The Role of Coal Industry Towards Energy Transition and Circular Economy" yang merupakan kerja sama Kementerian ESDM, PT Bukit Asam Tbk (PTBA), dan Mining Industry Indonesia (MIND ID)
Direktur Jenderal Mineral serta Batu bara Kementerian ESDM Ridwan Djamaluddin menuturkan pembaruan technologi penggunaan batu bara bisa memberikan dukungan pencapaian transisi energi.
Menurutnya, dalam pemaparannya di Jakarta, Selasa, transisi energi tidak harus menghapus batu bara. Dengan pengembangan tehnologi, emisi dari batu bara dapat didesak, hingga sasaran net zero emission (NZE) pada 2060 masih tetap dapat diraih.
"Silahkan kita berpikiran dengan lainnya. Keywordnya transisi energi terus-menerus. Net zero emission pada 2060 itu sebagai scenario besar yang perlu kita definisikan dengan cara tidak biasa saja. Kuncinya ialah pengembangan," ucapnya saat buka talkshow The 3rd Energy Transition Working Grup Meeting-Parallel Moment G20 Presidency of Indonesia yang mengusung topik "The Role of Coal Industry Towards Energy Transition and Circular Economy" di Bali, Senin (29/8).
Pada acara yang disebut kerja-sama Kementerian ESDM, PT Bukit Asam Tbk (PTBA), dan Mining Industry Indonesia (MIND ID) itu, Ridwan menjelaskan transisi energi menjadi satu diantara rumor fokus pada Presidensi G20 Indonesia 2022 dengan konsentrasi khusus pada akses, tehnologi, dan permodalan.
Berkaitan pengembangan, Ridwan mengutamakan keutamaan faktor keterjangkauan dan kepenguasaan tehnologi.
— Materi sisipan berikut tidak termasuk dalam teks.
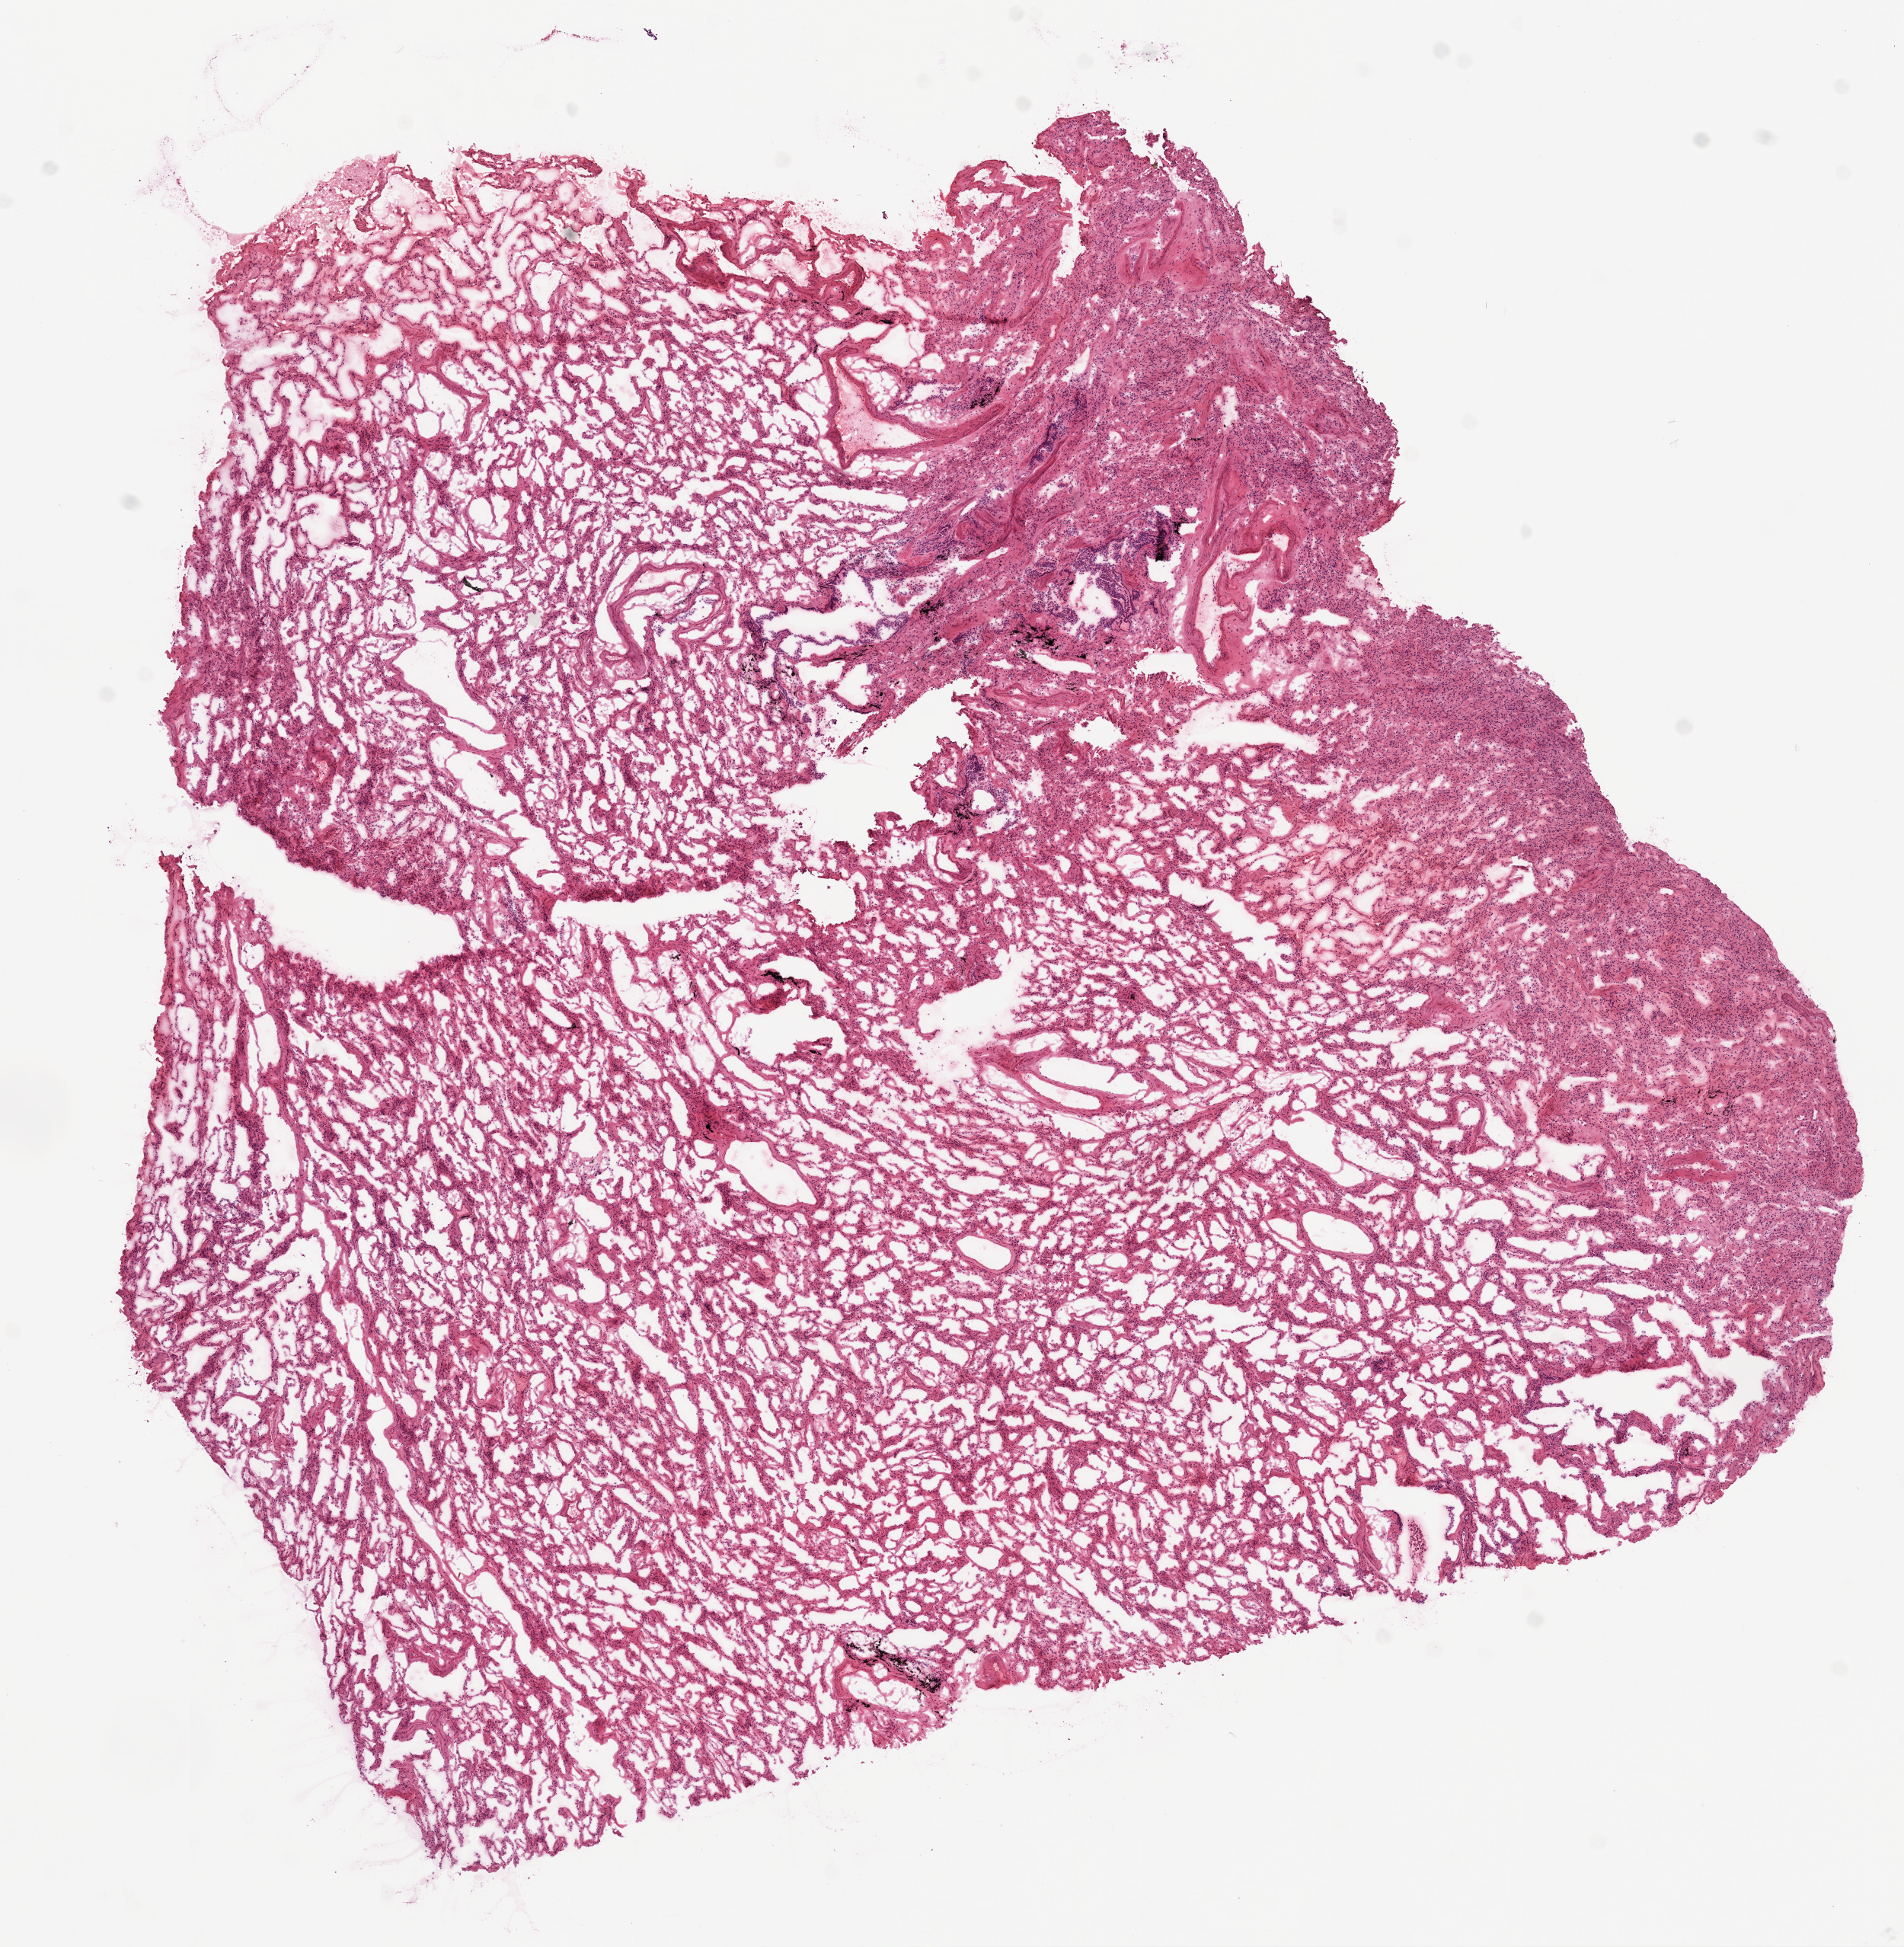
Digitized H&E tissue section (whole slide), shown as a low-resolution overview of the whole scanned area (about 10.0 x 10.3 mm, from a 20x scan); frozen section; solid tissue normal (non-tumour tissue) sample from the lung. Patient: male, age at initial diagnosis 77 years.
This section: solid tissue normal (non-tumour) sample from the same patient. Patient diagnosis: Adenocarcinoma, NOS (upper lobe, lung).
Dia minta hasil talkshow betul-betul digerakkan supaya industri batu bara bisa memberikan dukungan transisi energi yang terus-menerus.
"Saya menginginkan dialog ini hari hasilkan suatu hal yang nyata, bukan hanya wawasan, tetapi harus kita menindaklanjuti. Saya merekomendasikan buat lah NZE versus industri batu bara, jadi tidak hanya turunkan pemakaian batu bara, terus gunakan lainnya, apa ada langkah lain ke arah NZE dengan pendekatan yang lebih inovatif," kata Ridwan.
Di kesempatan itu, Direktur Khusus PTBA Arsal Ismail menjelaskan sesuai dengan misi PTBA jadi perusahaan energi kelas dunia yang perduli lingkungan, perusahaan tengah menguatkan keberadaan dan berubah jadi perusahaan energi.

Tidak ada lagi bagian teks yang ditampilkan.